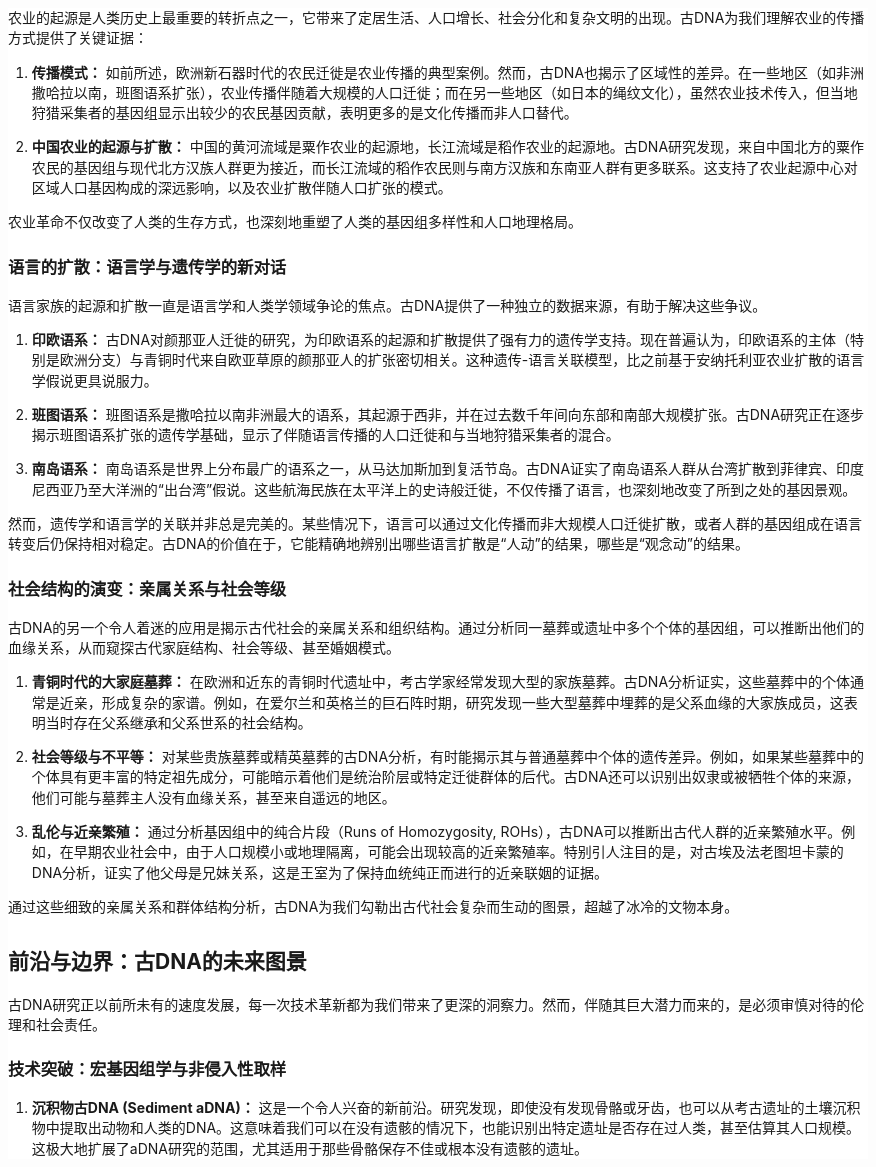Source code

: 农业的起源是人类历史上最重要的转折点之一，它带来了定居生活、人口增长、社会分化和复杂文明的出现。古DNA为我们理解农业的传播方式提供了关键证据：

1.  **传播模式：**
    如前所述，欧洲新石器时代的农民迁徙是农业传播的典型案例。然而，古DNA也揭示了区域性的差异。在一些地区（如非洲撒哈拉以南，班图语系扩张），农业传播伴随着大规模的人口迁徙；而在另一些地区（如日本的绳纹文化），虽然农业技术传入，但当地狩猎采集者的基因组显示出较少的农民基因贡献，表明更多的是文化传播而非人口替代。

2.  **中国农业的起源与扩散：**
    中国的黄河流域是粟作农业的起源地，长江流域是稻作农业的起源地。古DNA研究发现，来自中国北方的粟作农民的基因组与现代北方汉族人群更为接近，而长江流域的稻作农民则与南方汉族和东南亚人群有更多联系。这支持了农业起源中心对区域人口基因构成的深远影响，以及农业扩散伴随人口扩张的模式。

农业革命不仅改变了人类的生存方式，也深刻地重塑了人类的基因组多样性和人口地理格局。

### 语言的扩散：语言学与遗传学的新对话

语言家族的起源和扩散一直是语言学和人类学领域争论的焦点。古DNA提供了一种独立的数据来源，有助于解决这些争议。

1.  **印欧语系：**
    古DNA对颜那亚人迁徙的研究，为印欧语系的起源和扩散提供了强有力的遗传学支持。现在普遍认为，印欧语系的主体（特别是欧洲分支）与青铜时代来自欧亚草原的颜那亚人的扩张密切相关。这种遗传-语言关联模型，比之前基于安纳托利亚农业扩散的语言学假说更具说服力。

2.  **班图语系：**
    班图语系是撒哈拉以南非洲最大的语系，其起源于西非，并在过去数千年间向东部和南部大规模扩张。古DNA研究正在逐步揭示班图语系扩张的遗传学基础，显示了伴随语言传播的人口迁徙和与当地狩猎采集者的混合。

3.  **南岛语系：**
    南岛语系是世界上分布最广的语系之一，从马达加斯加到复活节岛。古DNA证实了南岛语系人群从台湾扩散到菲律宾、印度尼西亚乃至大洋洲的“出台湾”假说。这些航海民族在太平洋上的史诗般迁徙，不仅传播了语言，也深刻地改变了所到之处的基因景观。

然而，遗传学和语言学的关联并非总是完美的。某些情况下，语言可以通过文化传播而非大规模人口迁徙扩散，或者人群的基因组成在语言转变后仍保持相对稳定。古DNA的价值在于，它能精确地辨别出哪些语言扩散是“人动”的结果，哪些是“观念动”的结果。

### 社会结构的演变：亲属关系与社会等级

古DNA的另一个令人着迷的应用是揭示古代社会的亲属关系和组织结构。通过分析同一墓葬或遗址中多个个体的基因组，可以推断出他们的血缘关系，从而窥探古代家庭结构、社会等级、甚至婚姻模式。

1.  **青铜时代的大家庭墓葬：**
    在欧洲和近东的青铜时代遗址中，考古学家经常发现大型的家族墓葬。古DNA分析证实，这些墓葬中的个体通常是近亲，形成复杂的家谱。例如，在爱尔兰和英格兰的巨石阵时期，研究发现一些大型墓葬中埋葬的是父系血缘的大家族成员，这表明当时存在父系继承和父系世系的社会结构。

2.  **社会等级与不平等：**
    对某些贵族墓葬或精英墓葬的古DNA分析，有时能揭示其与普通墓葬中个体的遗传差异。例如，如果某些墓葬中的个体具有更丰富的特定祖先成分，可能暗示着他们是统治阶层或特定迁徙群体的后代。古DNA还可以识别出奴隶或被牺牲个体的来源，他们可能与墓葬主人没有血缘关系，甚至来自遥远的地区。

3.  **乱伦与近亲繁殖：**
    通过分析基因组中的纯合片段（Runs of Homozygosity, ROHs），古DNA可以推断出古代人群的近亲繁殖水平。例如，在早期农业社会中，由于人口规模小或地理隔离，可能会出现较高的近亲繁殖率。特别引人注目的是，对古埃及法老图坦卡蒙的DNA分析，证实了他父母是兄妹关系，这是王室为了保持血统纯正而进行的近亲联姻的证据。

通过这些细致的亲属关系和群体结构分析，古DNA为我们勾勒出古代社会复杂而生动的图景，超越了冰冷的文物本身。

## 前沿与边界：古DNA的未来图景

古DNA研究正以前所未有的速度发展，每一次技术革新都为我们带来了更深的洞察力。然而，伴随其巨大潜力而来的，是必须审慎对待的伦理和社会责任。

### 技术突破：宏基因组学与非侵入性取样

1.  **沉积物古DNA (Sediment aDNA)：**
    这是一个令人兴奋的新前沿。研究发现，即使没有发现骨骼或牙齿，也可以从考古遗址的土壤沉积物中提取出动物和人类的DNA。这意味着我们可以在没有遗骸的情况下，也能识别出特定遗址是否存在过人类，甚至估算其人口规模。这极大地扩展了aDNA研究的范围，尤其适用于那些骨骼保存不佳或根本没有遗骸的遗址。
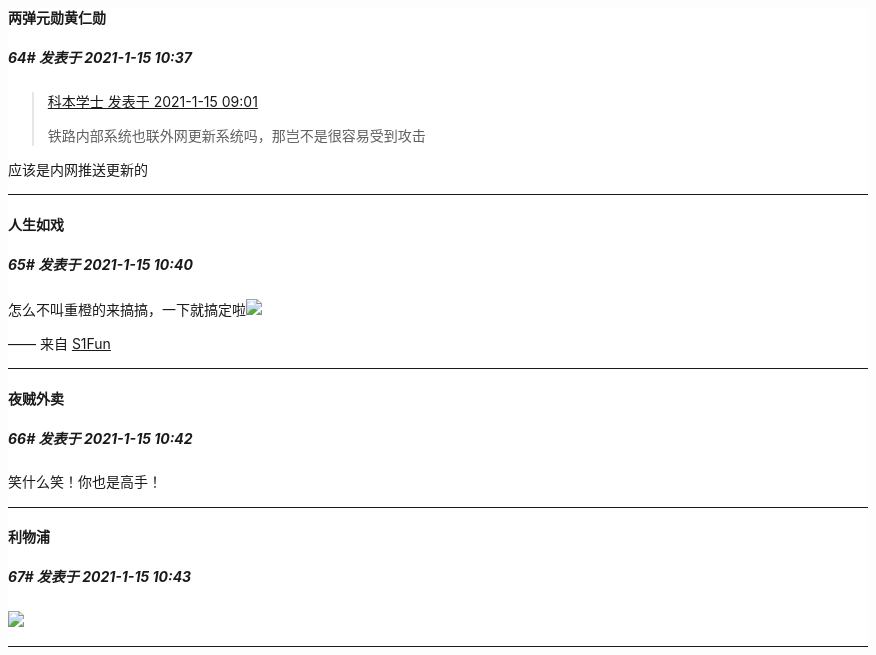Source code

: ####  两弹元勋黄仁勋  
##### 64#       发表于 2021-1-15 10:37



<blockquote><a href="httphttps://bbs.saraba1st.com/2b/forum.php?mod=redirect&amp;goto=findpost&amp;pid=50039815&amp;ptid=1982894" target="_blank">科本学士 发表于 2021-1-15 09:01</a>

铁路内部系统也联外网更新系统吗，那岂不是很容易受到攻击</blockquote>
应该是内网推送更新的







*****

####  人生如戏  
##### 65#       发表于 2021-1-15 10:40




怎么不叫重橙的来搞搞，一下就搞定啦<img src="https://static.saraba1st.com/image/smiley/face2017/067.png" referrerpolicy="no-referrer">

—— 来自 [S1Fun](https://s1fun.koalcat.com)







*****

####  夜贼外卖  
##### 66#       发表于 2021-1-15 10:42




笑什么笑！你也是高手！







*****

####  利物浦  
##### 67#       发表于 2021-1-15 10:43



<img src="https://static.saraba1st.com/image/smiley/face2017/209.gif" referrerpolicy="no-referrer">







*****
────────────────
** Task description **
Write out the material above once more, word for word. Images stay out.

** The answer **
Source code

: 农业的起源是人类历史上最重要的转折点之一，它带来了定居生活、人口增长、社会分化和复杂文明的出现。古DNA为我们理解农业的传播方式提供了关键证据：

1.  **传播模式：**
    如前所述，欧洲新石器时代的农民迁徙是农业传播的典型案例。然而，古DNA也揭示了区域性的差异。在一些地区（如非洲撒哈拉以南，班图语系扩张），农业传播伴随着大规模的人口迁徙；而在另一些地区（如日本的绳纹文化），虽然农业技术传入，但当地狩猎采集者的基因组显示出较少的农民基因贡献，表明更多的是文化传播而非人口替代。

2.  **中国农业的起源与扩散：**
    中国的黄河流域是粟作农业的起源地，长江流域是稻作农业的起源地。古DNA研究发现，来自中国北方的粟作农民的基因组与现代北方汉族人群更为接近，而长江流域的稻作农民则与南方汉族和东南亚人群有更多联系。这支持了农业起源中心对区域人口基因构成的深远影响，以及农业扩散伴随人口扩张的模式。

农业革命不仅改变了人类的生存方式，也深刻地重塑了人类的基因组多样性和人口地理格局。

### 语言的扩散：语言学与遗传学的新对话

语言家族的起源和扩散一直是语言学和人类学领域争论的焦点。古DNA提供了一种独立的数据来源，有助于解决这些争议。

1.  **印欧语系：**
    古DNA对颜那亚人迁徙的研究，为印欧语系的起源和扩散提供了强有力的遗传学支持。现在普遍认为，印欧语系的主体（特别是欧洲分支）与青铜时代来自欧亚草原的颜那亚人的扩张密切相关。这种遗传-语言关联模型，比之前基于安纳托利亚农业扩散的语言学假说更具说服力。

2.  **班图语系：**
    班图语系是撒哈拉以南非洲最大的语系，其起源于西非，并在过去数千年间向东部和南部大规模扩张。古DNA研究正在逐步揭示班图语系扩张的遗传学基础，显示了伴随语言传播的人口迁徙和与当地狩猎采集者的混合。

3.  **南岛语系：**
    南岛语系是世界上分布最广的语系之一，从马达加斯加到复活节岛。古DNA证实了南岛语系人群从台湾扩散到菲律宾、印度尼西亚乃至大洋洲的“出台湾”假说。这些航海民族在太平洋上的史诗般迁徙，不仅传播了语言，也深刻地改变了所到之处的基因景观。

然而，遗传学和语言学的关联并非总是完美的。某些情况下，语言可以通过文化传播而非大规模人口迁徙扩散，或者人群的基因组成在语言转变后仍保持相对稳定。古DNA的价值在于，它能精确地辨别出哪些语言扩散是“人动”的结果，哪些是“观念动”的结果。

### 社会结构的演变：亲属关系与社会等级

古DNA的另一个令人着迷的应用是揭示古代社会的亲属关系和组织结构。通过分析同一墓葬或遗址中多个个体的基因组，可以推断出他们的血缘关系，从而窥探古代家庭结构、社会等级、甚至婚姻模式。

1.  **青铜时代的大家庭墓葬：**
    在欧洲和近东的青铜时代遗址中，考古学家经常发现大型的家族墓葬。古DNA分析证实，这些墓葬中的个体通常是近亲，形成复杂的家谱。例如，在爱尔兰和英格兰的巨石阵时期，研究发现一些大型墓葬中埋葬的是父系血缘的大家族成员，这表明当时存在父系继承和父系世系的社会结构。

2.  **社会等级与不平等：**
    对某些贵族墓葬或精英墓葬的古DNA分析，有时能揭示其与普通墓葬中个体的遗传差异。例如，如果某些墓葬中的个体具有更丰富的特定祖先成分，可能暗示着他们是统治阶层或特定迁徙群体的后代。古DNA还可以识别出奴隶或被牺牲个体的来源，他们可能与墓葬主人没有血缘关系，甚至来自遥远的地区。

3.  **乱伦与近亲繁殖：**
    通过分析基因组中的纯合片段（Runs of Homozygosity, ROHs），古DNA可以推断出古代人群的近亲繁殖水平。例如，在早期农业社会中，由于人口规模小或地理隔离，可能会出现较高的近亲繁殖率。特别引人注目的是，对古埃及法老图坦卡蒙的DNA分析，证实了他父母是兄妹关系，这是王室为了保持血统纯正而进行的近亲联姻的证据。

通过这些细致的亲属关系和群体结构分析，古DNA为我们勾勒出古代社会复杂而生动的图景，超越了冰冷的文物本身。

## 前沿与边界：古DNA的未来图景

古DNA研究正以前所未有的速度发展，每一次技术革新都为我们带来了更深的洞察力。然而，伴随其巨大潜力而来的，是必须审慎对待的伦理和社会责任。

### 技术突破：宏基因组学与非侵入性取样

1.  **沉积物古DNA (Sediment aDNA)：**
    这是一个令人兴奋的新前沿。研究发现，即使没有发现骨骼或牙齿，也可以从考古遗址的土壤沉积物中提取出动物和人类的DNA。这意味着我们可以在没有遗骸的情况下，也能识别出特定遗址是否存在过人类，甚至估算其人口规模。这极大地扩展了aDNA研究的范围，尤其适用于那些骨骼保存不佳或根本没有遗骸的遗址。
Source code

: ####  两弹元勋黄仁勋  
##### 64#       发表于 2021-1-15 10:37



<blockquote><a href="httphttps://bbs.saraba1st.com/2b/forum.php?mod=redirect&amp;goto=findpost&amp;pid=50039815&amp;ptid=1982894" target="_blank">科本学士 发表于 2021-1-15 09:01</a>

铁路内部系统也联外网更新系统吗，那岂不是很容易受到攻击</blockquote>
应该是内网推送更新的







*****

####  人生如戏  
##### 65#       发表于 2021-1-15 10:40




怎么不叫重橙的来搞搞，一下就搞定啦<img src="https://static.saraba1st.com/image/smiley/face2017/067.png" referrerpolicy="no-referrer">

—— 来自 [S1Fun](https://s1fun.koalcat.com)







*****

####  夜贼外卖  
##### 66#       发表于 2021-1-15 10:42




笑什么笑！你也是高手！







*****

####  利物浦  
##### 67#       发表于 2021-1-15 10:43



<img src="https://static.saraba1st.com/image/smiley/face2017/209.gif" referrerpolicy="no-referrer">







*****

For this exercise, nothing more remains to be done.